Born in Crema, Italy, Dr. Nava earned his degree in medicine at Pavia University, where he subsequently specialized in pulmonary disease, intensive care medicine, and anesthesiology. Between 1985 and 1988, he took a research fellowship in pulmonary medicine at Royal Victoria Hospital and the Meakins-Christie Laboratories, at McGill University in Canada. It was there, under the tutelage of the venerable professors Joseph Milic-Emili, Francois Bellemare, and the late Peter T. Macklem, that Dr. Nava studied respiratory mechanics and physiology—mainly in invasively ventilated patients.
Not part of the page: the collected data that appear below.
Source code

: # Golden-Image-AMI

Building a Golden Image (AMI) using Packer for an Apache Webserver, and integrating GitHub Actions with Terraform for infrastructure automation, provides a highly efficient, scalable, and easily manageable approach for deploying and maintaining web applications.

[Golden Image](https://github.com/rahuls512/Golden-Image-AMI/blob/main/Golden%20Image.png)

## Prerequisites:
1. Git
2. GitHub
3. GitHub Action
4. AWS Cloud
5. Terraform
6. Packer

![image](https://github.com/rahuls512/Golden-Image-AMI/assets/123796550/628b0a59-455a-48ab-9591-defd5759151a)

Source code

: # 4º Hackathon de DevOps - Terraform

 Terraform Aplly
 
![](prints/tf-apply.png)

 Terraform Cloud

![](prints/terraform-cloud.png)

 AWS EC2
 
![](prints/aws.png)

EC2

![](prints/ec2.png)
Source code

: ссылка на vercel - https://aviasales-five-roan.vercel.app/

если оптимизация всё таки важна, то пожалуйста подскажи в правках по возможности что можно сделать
Around the same time, he attended his first ATS International Conference in New Orleans (he hasn’t missed a conference since).
He returned to Italy inspired and joined other doctors to develop and apply noninvasive techniques in real life modes. “The technique was totally abandoned for decades until it was discovered by an Italian working in Memphis, Tenn.—Umberto Meduri—who applied this technique in a patient who did not want to be intubated,” Dr. Nava says. “It was a patient with a do not intubate order. From that particular study, we started to apply in our patients. Everything came afterwards. It was a sort of huge wave that was increasing year by year.”
After his training at McGill, met Nicolino Ambrosino, MD, and Claudio Fracchia, MD, who co-authored the popular 1998 study among others and performed clinical trials.
“The most relevant results were some physiological studies with negative and positive pressure ventilation and one fundamental innovation like the use of NIV to shorten extubation time in acute respiratory failure from COPD, which has been the basis for further world research,” says Dr. Ambrosino, director of the respiratory unit in the Cardio-Thoracic Department at the University Hospital of Pisa. “But the most relevant quality I appreciate is that Stefano Nava is not the kind of researcher living outside of the real world. He is a brilliant speaker, and his talks seldom are confined to the technical topic but include attention to the contemporary events.”
To Dr. Nava, the most pressing of these contemporary events is the freedom of information. “I find it really disgusting that one should pay for science,” he says. “Everyone involved in medical care should have similar access to scientific knowledge. And blocking the potential knowledge of a physician in Zimbabwe just because he doesn’t have the money to get the paper—I think it’s totally wrong and totally against the Hippocratic Oath. The ATS tries to get the discount to people. But still, medical knowledge is a social need, and everything social should be available for free.”